Roger Oldham, vice president of convention relations for the Southern Baptist Convention commented, “One hundred years ago, when people moved to a new area, they were looking for the name brand they were accustomed to. Now, people are looking for genuineness and transparency. Not a particular label.”

Genuineness and transparency.   Hmmmm.  I wonder if the metropolitan and the Synod of Bishops have ever considered that as a way out of the scandal and a way to address the OCA’s declining membership? 

Evolution – Proof of a Purposeful not Random Universe?

As often happens for me, when I begin reflecting on a topic, my mind will wander down many paths, sometimes offering new vistas and insights to topics that are related only by the neurological synapses in my own brain.

I was reflecting in my previous blog on the idea of perfection which brought me to the following thought:

Going back to the notion that becoming perfect is like ripening fruit, we can ask, what is the goal of a banana?    To ripen?  No, ripening is the process by which the fruit provides for its seeds the opportunity to bring forth new life.   Producing more fruit is the goal/teleios of any fruit.   The purpose of a tree producing fruit is to produce more fruit!  That is a spiritual truth which is supported by the ideas of evolution and natural selection.

 The previous paragraph caused me to veer into a new path, but one which I think about frequently:  Evolution.   Evolution is a naturalistic theory that offers an explanation for how life on our planet unfolded over an incredibly long period of time.  Evolution is a cause and effect theory, and says that all life forms we encounter today can be explained as a result of all that has happened on this planet over hundreds of millions of years – every effect has a natural cause which preceded it.  The changes within a species were minute occurring over these huge eras.   The theory in as much as it is pure naturalistic science (a-theistic) says the changes which occurred were random, but still part of the creative process of natural selection which constantly works for the survival of the species.

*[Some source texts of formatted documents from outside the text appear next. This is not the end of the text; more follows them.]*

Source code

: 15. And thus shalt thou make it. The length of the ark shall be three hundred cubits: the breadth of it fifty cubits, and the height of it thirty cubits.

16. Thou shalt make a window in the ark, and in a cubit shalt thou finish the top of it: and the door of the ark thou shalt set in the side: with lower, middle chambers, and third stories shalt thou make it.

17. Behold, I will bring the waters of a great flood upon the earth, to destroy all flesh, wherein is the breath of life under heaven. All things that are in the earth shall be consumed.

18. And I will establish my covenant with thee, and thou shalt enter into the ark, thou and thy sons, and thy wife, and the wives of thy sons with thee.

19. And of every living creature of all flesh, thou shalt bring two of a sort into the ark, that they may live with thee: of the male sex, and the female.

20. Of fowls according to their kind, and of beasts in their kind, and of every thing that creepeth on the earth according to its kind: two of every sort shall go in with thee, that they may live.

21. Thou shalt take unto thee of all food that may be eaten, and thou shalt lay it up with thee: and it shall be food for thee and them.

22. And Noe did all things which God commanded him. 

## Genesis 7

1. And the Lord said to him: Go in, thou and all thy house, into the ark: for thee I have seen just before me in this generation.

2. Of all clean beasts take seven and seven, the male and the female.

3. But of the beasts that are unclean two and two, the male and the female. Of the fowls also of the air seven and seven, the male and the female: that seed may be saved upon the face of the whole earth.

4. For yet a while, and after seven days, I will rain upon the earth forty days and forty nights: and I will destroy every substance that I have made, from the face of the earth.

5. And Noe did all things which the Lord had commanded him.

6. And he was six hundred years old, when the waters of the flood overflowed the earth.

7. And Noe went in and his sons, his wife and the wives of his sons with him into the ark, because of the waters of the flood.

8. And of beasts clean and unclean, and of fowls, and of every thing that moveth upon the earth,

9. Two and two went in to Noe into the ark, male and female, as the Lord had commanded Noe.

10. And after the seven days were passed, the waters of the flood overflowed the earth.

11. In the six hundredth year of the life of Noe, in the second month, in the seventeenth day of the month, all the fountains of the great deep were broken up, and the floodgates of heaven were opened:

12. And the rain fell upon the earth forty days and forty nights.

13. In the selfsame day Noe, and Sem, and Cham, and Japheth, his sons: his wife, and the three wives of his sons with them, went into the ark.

That made me think – if a species is somehow always working for its own survival (and it does seem that even the tiniest of microbes, bacteria and viruses all strive to survive), then each species has purpose to it – their purpose is to survive.  Their purpose is realized in the future, and so they do have a teleios – a goal toward which they are working.   The logical corollary is that the universe is not completely random.   All life is trying to survive into the indeterminate future.  Life itself, even life forms that have no mind/brain as such, are trying to do something – survive. 

Perhaps some of the scientists who read this blog from time to time can comment on this.  Is not every species trying to survive?  Every plant is trying to produce seeds to continue the species and for those life forms complicated enough to use genetic recombination to give the species the best chance to survive the ever changing world in which we live.  So doesn’t natural selection have built into every species a purpose which can only be fulfilled in the future and thus a teleios – a goal?   To me this would be a rather persuasive argument against the idea of a totally random universe, and would suggest a purposeful universe, with the purpose being survival.

I don’t know what that might suggest to a naturalistic scientist, but I would like to hear from some. 

It raises for me the question, WHY do species want to survive in the indeterminate future – a future that they cannot, if the universe is indeed random and mindless, even know exists.     It would also suggest to me that any species than is not simply a product of its past, but is also in some strange way a product of its anticipated and yet not existing future.  Perhaps something like is suggested in quantum mechanics where particles/wave behavior is wierdly determined by an anticipated future.   The survival of the species seems to suggest that species understand or believe in the notion of future – something that does not exist in the present, or perhaps more correctly something which is outside of the empirical universe of time and space.    

Perhaps all life really is moving toward this something which exists beyond what we can observe, measure, test and disprove.  For all life then, the universe is purposeful, teleological and not mindlessly random.